When I'm unwilling to share, why would I expect that of you, a child? Already people are teaching you, and you are learning that sharing is a must in life.

When I was working daily with children, there were constant conversations with children encouraging them to wait their turn for a toy. I would encourage them to find something else to play with or convince a child to give up their toy because I decided the child had been playing with it for long enough.

You could say that me sharing my car is very different from you sharing a toy based on the value, use, and importance of a car, but I would argue if that's correct. While in my adult mind, we might see it that way, if we consider a child's mind, the toy they're playing with is of the same importance as my car.
You already have items you don’t want to share; Lightning McQueen, River rabbit, your dummy. How can I expect you, a 2-year-old, to grasp the idea of sharing when I, a 34-year-old, cannot.

Imagine with me; you are playing with a toy, your train set, and you have a friend, let’s call her Zoey.
You, Solomon, are busy in play; you enjoy moving the train along the track you have created and keep adjusting it to suit your play needs. You have been at it for a while, with no signs of slowing down. Zoey, who has been watching you play, wants a turn. Zoey walks over to you and takes the train; you, naturally, start crying. As your Mumma, I’m about to teach you and Zoey some fundamental life lessons
If I let Zoey have a go and say to you, "we need to share," you will learn that sharing doesn't feel good and that sharing means you don’t get to continue in the game and world you were so captivated in. You will learn to stay away from Zoey because Zoey wants to play with your toys. And within this moment, you will decide you don’t like sharing because sharing means giving up something you like as soon as someone else asks for it.
Maybe my focus as an adult shouldn't be sharing. When I talk to you or others about sharing, what I’m trying to teach is empathy, compassion, and generosity.
While sharing demands you to hand over your toy, compassion would encourage Zoey to find a similar toy so you and her could play together.

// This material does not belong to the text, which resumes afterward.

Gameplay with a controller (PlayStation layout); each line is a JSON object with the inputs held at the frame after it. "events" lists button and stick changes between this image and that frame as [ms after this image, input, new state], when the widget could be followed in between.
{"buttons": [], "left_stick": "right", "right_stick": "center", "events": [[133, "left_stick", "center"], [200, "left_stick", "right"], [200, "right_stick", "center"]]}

Generosity would encourage you, Solomon, to take turns with the train with Zoey.
Empathy would teach you that Zoey wants that toy and help you understand (without manipulating your choice) that Zoey is in awe of how you are playing. Empathy would also teach you how it would feel if the situation reversed and you demanded someone’s toy.
Taking the time to talk with you about how your friends are feeling can turn moments of resentment into moments of joy.

Offering you the choice to say "no" to giving up your toy and respecting that boundary is setting you up for future success – it gives you the power to know your voice should be respected and heard, and it teaches you to respect and hear the voices of those around you.

Instead of handing the toy over to the other child, I, as your mum; should be supporting you and your peers in finding the tools to seek out alternative solutions and answers. I am in such a privileged position to scaffold your learning regarding navigating conflict, which isn't an easy skill. You and every child has the right to feel safe, secure, and supported and learn to interact in relation to others with care, empathy, and respect (EYLF LO1 - Children have a strong sense of identity
https://www.acecqa.gov.au/sites/default/files/2018-02/belonging_being_and_becoming_the_early_years_learning_framework_for_australia.pdf ).

Zoey could find a similar alternative toy or find something else to do in this situation. At the same time, you continue and eventually finish your play (even if this takes a long time). Patience is a life skill and you or your peers learning to wait for a toy is a beautiful way to start encouraging this skill while learning how to treat others. So often, I try to keep you happy, but feelings of frustration, sadness, and anger are all normal, and all children need to feel these to learn how to work through them. In these moments, I will always sit with you and help them recognize and acknowledge your emotions.

So, maybe sharing isn't caring; perhaps it's more caring to teach you the lifelong skills of compassion, empathy, respect, care, patience, and conflict resolution.